Getting rid of those sounded like a task for grep
, which can be used to
exclude lines matching a pattern:
$ sed 'd' images.yml | \
cut -d' ' -f 2 | \
sed 's|http://host.tld/||' |\
grep -v "flickr" |\
head
images/image1.jpg
images/image2.jpg
http://amazon.com/images/image2.jpg
This gives a new problem: there are several different external hosts in the
file. I only wanted our own. I decided to rewrite the command and use grep
to
filter out all lines that do contain our own host, and then remove the
domain:
$ sed 'd' images.yml | \
cut -d' ' -f 2 | \
grep "http://host.tld" |\
sed 's|http://host.tld/||' |\
head
images/image1.jpg
images/image2.jpg
images/image5.jpg
05. Combining files into an archive
The next task was to zip up all those files into one big archive for easy downloading from the server to my local machine.
The first idea was to just dump the whole lot into zip
, like so:
$ sed 'd' images.yml | \
cut -d' ' -f 2 | \
grep "http://host.tld" |\
sed 's|http://host.tld/||' |\
zip dump.zip
Alas, that doesn’t work.

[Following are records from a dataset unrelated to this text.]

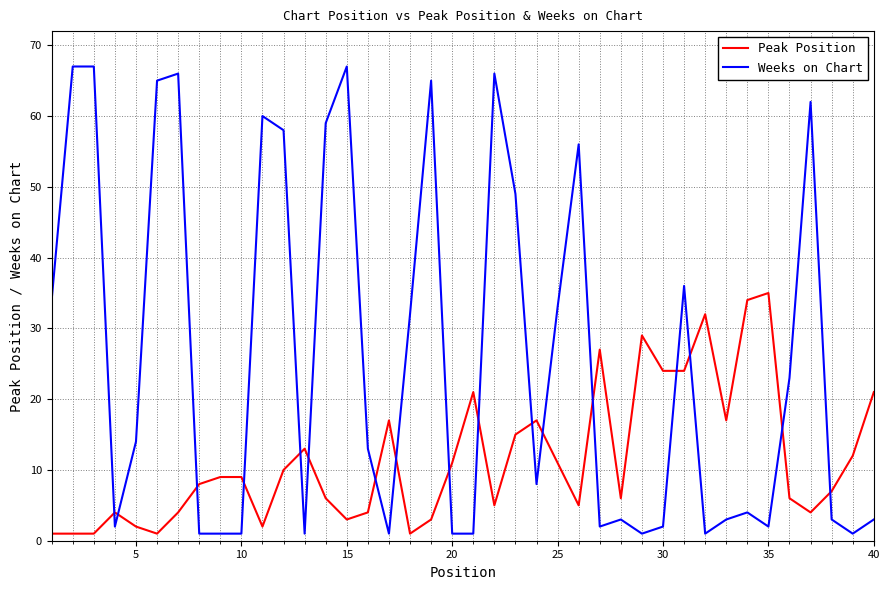

How many intersections are there between Weeks on Chart and Peak Position?

17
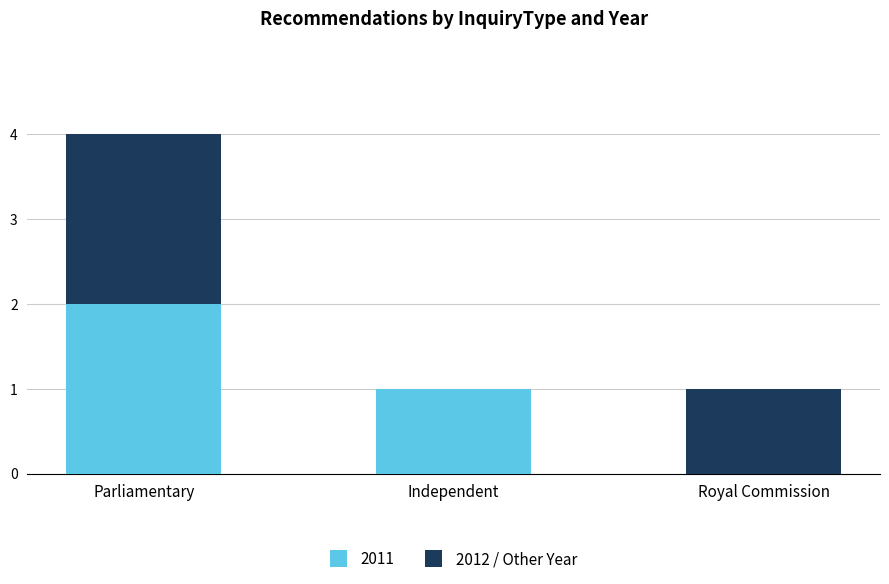

At which label does 2011 reach its peak?

Parliamentary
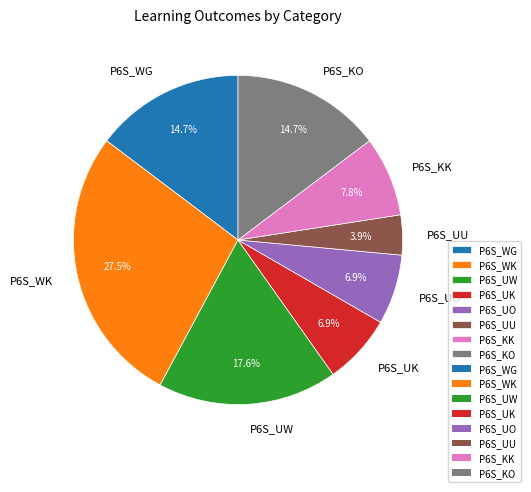

Does P6S_WK account for over 50% of the chart?

No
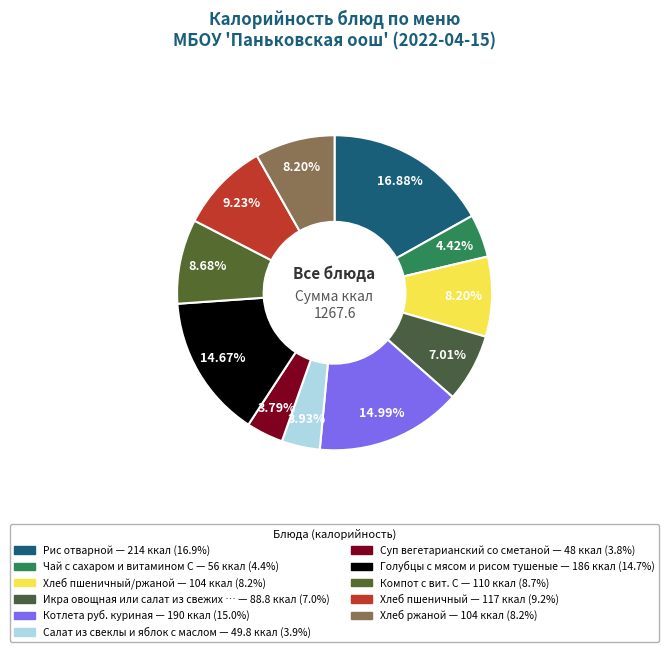

Rank the categories by value from highest to lowest.

Рис отварной, Котлета руб. куриная, Голубцы с мясом и рисом тушеные, Хлеб пшеничный, Компот с вит. С, Хлеб пшеничный/ржаной, Хлеб ржаной, Икра овощная или салат из свежих овощей, Чай с сахаром и витамином С, Салат из свеклы и яблок с маслом, Суп вегетарианский со сметаной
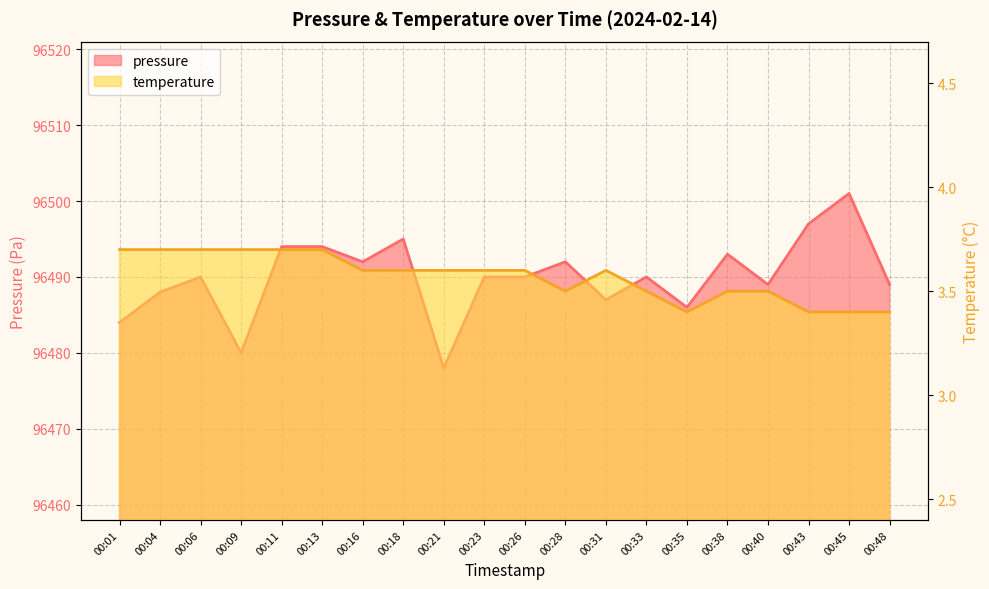

Reading left to right, what are all the values shown in this chart?

pressure: 00:01=96484.0	00:04=96488.0	00:06=96490.0	00:09=96480.0	00:11=96494.0	00:13=96494.0	00:16=96492.0	00:18=96495.0	00:21=96478.0	00:23=96490.0	00:26=96490.0	00:28=96492.0	00:31=96487.0	00:33=96490.0	00:35=96486.0	00:38=96493.0	00:40=96489.0	00:43=96497.0	00:45=96501.0	00:48=96489.0
temperature: 00:01=3.7	00:04=3.7	00:06=3.7	00:09=3.7	00:11=3.7	00:13=3.7	00:16=3.6	00:18=3.6	00:21=3.6	00:23=3.6	00:26=3.6	00:28=3.5	00:31=3.6	00:33=3.5	00:35=3.4	00:38=3.5	00:40=3.5	00:43=3.4	00:45=3.4	00:48=3.4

I started investigating possible solutions, such as
using xargs
– which mashes a bunch of lines into a single line and feed them
as arguments to another program, with some intelligence about the number of
arguments a program accepts. After some fiddling, I got frustrated that zip
just didn’t read filenames from standard input, so I finally decided to open
the zip
manual with man zip
. Searching the manual for stdin
, I found out
zip
indeed does not read input filenames from standard input by default, but
On Mac OS X, there’s the --names-stdin
option, while on most other systems
there’s -@
. There you go, it pays to RTFM.
So, the entire command now looks like this:
$ sed 'd' images.yml | \
cut -d' ' -f 2 | \
grep "http://host.tld" |\
sed 's|http://host.tld/||' |\
zip dump.zip -@
This does what I wanted it to do quite nicely, but I figured I could do slightly better.

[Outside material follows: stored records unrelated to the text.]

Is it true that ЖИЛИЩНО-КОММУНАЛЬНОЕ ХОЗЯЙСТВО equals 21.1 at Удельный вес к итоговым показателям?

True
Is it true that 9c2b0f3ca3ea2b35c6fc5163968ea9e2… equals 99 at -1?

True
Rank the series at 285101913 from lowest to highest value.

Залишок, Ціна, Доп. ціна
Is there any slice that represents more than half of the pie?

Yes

06. Duplicates and thumbnails
One problem was a lot of duplicate images; another was lots of different sizes of the same image – with the original one the only I care about.
Solving duplicates is easy enough using the uniq
program:
$ sed 'd' images.yml | \
cut -d' ' -f 2 | \
grep "http://host.tld" |\
sed 's|http://host.tld/||' |\
uniq |\
zip dump.zip -@
Then, I want to only use the original image, not the generated thumbnails. I
happened to know that generated thumbnails have filenames like
original-filename-150x75.jpg
. Removing the dimensions at the end of the
filename would give me the regular file. My list could very well contain that
original file already, but uniq
would sort that out. So, there’s one more
sed
to add:
$ sed 'd' images.yml | \
cut -d' ' -f 2 | \
grep "http://host.tld" |\
sed 's|http://host.tld/||' |\
sed 's/-\d+x\d+\.jpg/.jpg/' |\
uniq |\
zip -9 dump.zip -@
That gave me a dump archive file containing all my images. As I was happy with
the result, I tacked on a -9
to enable maximum compression for the archive,
shaving a couple of percentage points of the end result file size.
Conclusion
This post might seem long, but the process of developing this command chain was actually rather quick. Feedback is almost instant and there’s a rich collection of tools to get the job done. I’m pretty sure developing a Ruby script doing the same thing would have involved more manual tweaking and looking up documentation.